Ethereum Foundation under the knife: Buterin confirms 40% budget cut and departure of key developers
Vitalik Buterin has officially confirmed that the Ethereum Foundation (EF) is entering a phase of austerity. This year, the foundation's budget will be cut by approximately 40%, and as the creator of Ethereum himself admits, this will entail a number of painful but necessary decisions.
According to my analysis, this is not just "cost optimization" but a fundamental shift in treasury management paradigm. Previously, the EF spent about 15% of its remaining funds per year. The new goal is to reduce this figure to ~5% per year, which will only be achieved after 2030. The foundation aims to become as resilient as possible to external pressure, without relying on large budgets.
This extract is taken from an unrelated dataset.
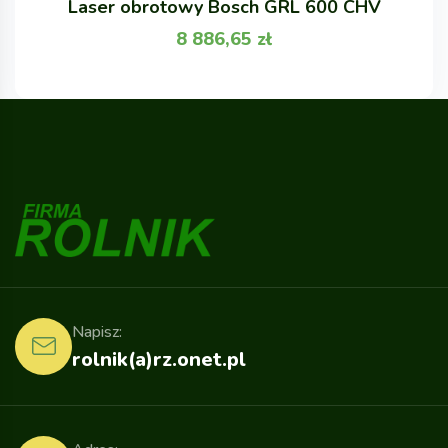
Laser obrotowy Bosch GRL 600 CHV
8 886,65
zł
Napisz:
rolnik(a)rz.onet.pl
The Cost of Optimization: Losing "Brilliant Minds"
Buterin did not sugarcoat reality. He stated directly that he respects his colleagues too much to pretend nothing is happening. He described the departing employees as "brilliant people and dedicated engineers," some of whom have worked on the Ethereum protocol for nearly ten years. This is not just a loss of personnel — it is a loss of institutional memory and deep expertise.
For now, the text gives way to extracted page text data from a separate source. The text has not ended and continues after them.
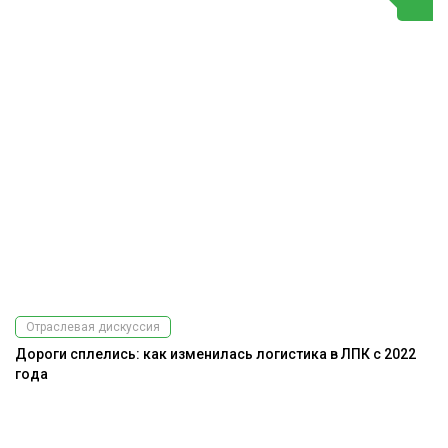
Отраслевая дискуссия
Дороги сплелись: как изменилась логистика в ЛПК с 2022
года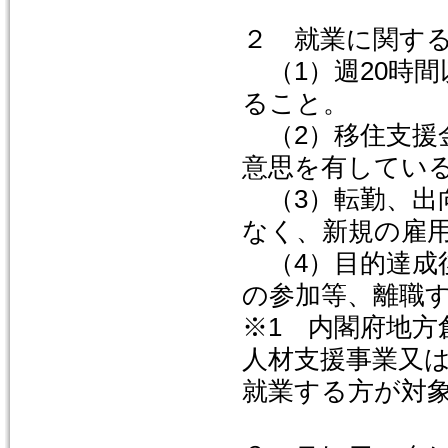
２ 就業に関する
（1）週20時
ること。
（2）移住支援
意思を有してい
（3）転勤、出
なく、新規の雇
（4）目的達成
の参加等、離職
※1 内閣府地
人材支援事業又
就業する方が対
Despite the cuts, the EF's ambitions in protocol development are not diminishing. The key focus remains the Ethereum Strawmap — a massive roadmap intended to be the third iteration of Ethereum after The Merge. It covers consensus, proofs, privacy, account models, and network state management.
One of the main changes will be abandoning the "redundancy" strategy in favor of formal verification using artificial intelligence. Previously, network security was ensured by multiple clients: if an error occurred in one, the network continued operating. Now the EF is betting on mathematically verified code.
Structural Overhaul and Buterin's Personal Funds
Changes will also affect other areas. The Privacy and Scaling Explorations (PSE) division is being wound down as a separate unit. The Devcon conference will become more modest and less costly. The number of large-scale projects outside of Ethereum from the foundation will decrease. Notably, as Buterin previously announced, he is taking on some of these initiatives using his personal funds.
In the long term, Vitalik advocates for an approach he calls "soft completion." After the Strawmap is implemented, the foundation should largely limit itself to security fixes and minor valuable changes. The bar for adding new features to the protocol should be set significantly higher.
My Analysis and Conclusions
As an analyst, I see this decision not as a crisis, but as Ethereum's maturation. The budget cuts and loss of talent are the price for transitioning from a "startup mindset" to a long-term endowment model. Buterin suggests taking a cue from Bitcoin, rather than from "bloated projects with millions of lines of code." This is a signal to the market: Ethereum is betting on resilience and predictability, not endless expansion. The question is whether the ecosystem can maintain its pace of innovation under austerity conditions. For now, according to the creator's assessment, the network is well-prepared for this challenge.